A recent report by the Office of the Inspector General (OIG) at the Department of Health and Human Services suggested that hundreds of millions of dollars in Meaningful Use (MU) incentive payments were paid incorrectly to eligible professionals (EPs), who did not qualify for these payments.[1] Based on a sample of 100 EPs, the Inspector General alleged to have found “insufficient attestation support, inappropriate reported meaningful use periods, or insufficiently used certified EHR technology” resulting in $729,424,395 in incentive payments to EPs, who were not eligible for payments.
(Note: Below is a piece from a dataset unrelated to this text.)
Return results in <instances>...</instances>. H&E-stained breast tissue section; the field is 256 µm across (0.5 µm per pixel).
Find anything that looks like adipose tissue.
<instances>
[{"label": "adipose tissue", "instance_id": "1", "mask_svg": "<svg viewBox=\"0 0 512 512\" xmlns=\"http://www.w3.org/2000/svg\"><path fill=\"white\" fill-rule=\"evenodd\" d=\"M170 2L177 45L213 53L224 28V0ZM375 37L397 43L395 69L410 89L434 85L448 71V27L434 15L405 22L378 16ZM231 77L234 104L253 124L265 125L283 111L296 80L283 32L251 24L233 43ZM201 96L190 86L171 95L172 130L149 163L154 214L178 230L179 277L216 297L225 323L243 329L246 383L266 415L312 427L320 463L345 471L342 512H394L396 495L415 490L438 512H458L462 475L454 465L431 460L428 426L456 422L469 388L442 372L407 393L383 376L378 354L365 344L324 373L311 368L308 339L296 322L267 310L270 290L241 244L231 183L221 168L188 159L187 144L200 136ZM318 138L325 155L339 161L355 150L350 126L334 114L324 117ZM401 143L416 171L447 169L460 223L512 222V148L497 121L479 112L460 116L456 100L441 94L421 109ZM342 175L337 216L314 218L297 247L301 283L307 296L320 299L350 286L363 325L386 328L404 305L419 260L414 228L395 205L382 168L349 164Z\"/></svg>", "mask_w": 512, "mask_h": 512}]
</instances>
Claiming to the dollar how much money was paid incorrectly in a $36 billion incentive program[2] to hundreds of thousands of EPs based on a sample of 100 EPs offers more precision than the methodology would permit demonstrating scientific weakness and may be a display of overconfidence in the audit and accounting prowess. However, based on our experiences outlined below, these claims are incorrect and damaging to the reputation of eligible providers and a risk to the financial viability of their practices. Significant money was expended by EPs to meet MU requirements, and additional resources are expended by them to respond to the audits.

MU was designed to incentivize EPs and eligible hospitals to adopt certified EHR technology. The intention of the HITECH Act was to move providers from paper to EHRs. Even though MU incentives pay only for a fraction of the cost of ownership of an EHR, physicians went along trusting the promise that at least a portion of their expenses would be offset by MU.[3] The efforts by Medicare and Medicaid to “claw back” incentive monies came at great surprise and shock to many EPs, especially years after the incentives were paid. It is important to remember that the MU program was implemented without any guidance for EPs regarding documentation requirements to support audits. All of the audit documentation requirements were written after the program had been implemented.[4]

The OIG audited CMS's payments based on the attestation data provided by EPs. As written, the OIG report could be misinterpreted as evidence that EPs tried to obtain inappropriate payments by defrauding CMS. Rather, the correct interpretation is that the CMS attestation and payment authorization system was inadequately designed and tested. CMS has conducted audits of EPs looking into appropriateness and accuracy of submitted attestation data. These audits also have serious issues that need to be addressed because they have been harming EPs.

Note

The views presented do not necessarily represent the official policy of the American Academy of Family Physicians, the American Academy of Pediatrics, or the American College of Physicians.